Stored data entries
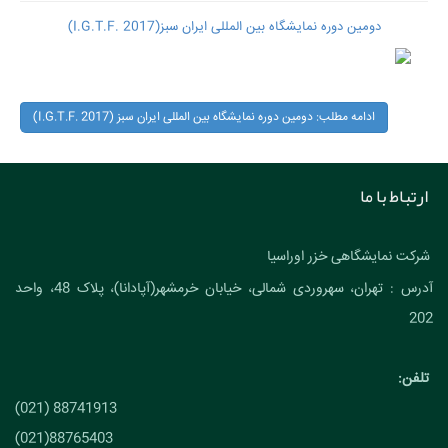
دومین دوره نمایشگاه بین المللی ایران سبز(I.G.T.F. 2017)
ادامه مطلب: دومین دوره نمایشگاه بین المللی ایران سبز (I.G.T.F. 2017)
ارتباط با ما
شرکت نمایشگاهی خزر اوراسیا
آدرس : تهران، سهروردی شمالی، خیابان خرمشهر(آپادانا)، پلاک 48، واحد
202
تلفن:
88741913 (021)
88765403(021)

TASK TO COMPLETE - Set out every line of text in the data above as a numbered list, skipping blank lines and leaving out the pictures.

RESULT FOR THIS TASK -
1. دومین دوره نمایشگاه بین المللی ایران سبز(I.G.T.F. 2017)
2. ادامه مطلب: دومین دوره نمایشگاه بین المللی ایران سبز (I.G.T.F. 2017)
3. ارتباط با ما
4. شرکت نمایشگاهی خزر اوراسیا
5. آدرس : تهران، سهروردی شمالی، خیابان خرمشهر(آپادانا)، پلاک 48، واحد
6. 202
7. تلفن:
8. 88741913 (021)
9. 88765403(021)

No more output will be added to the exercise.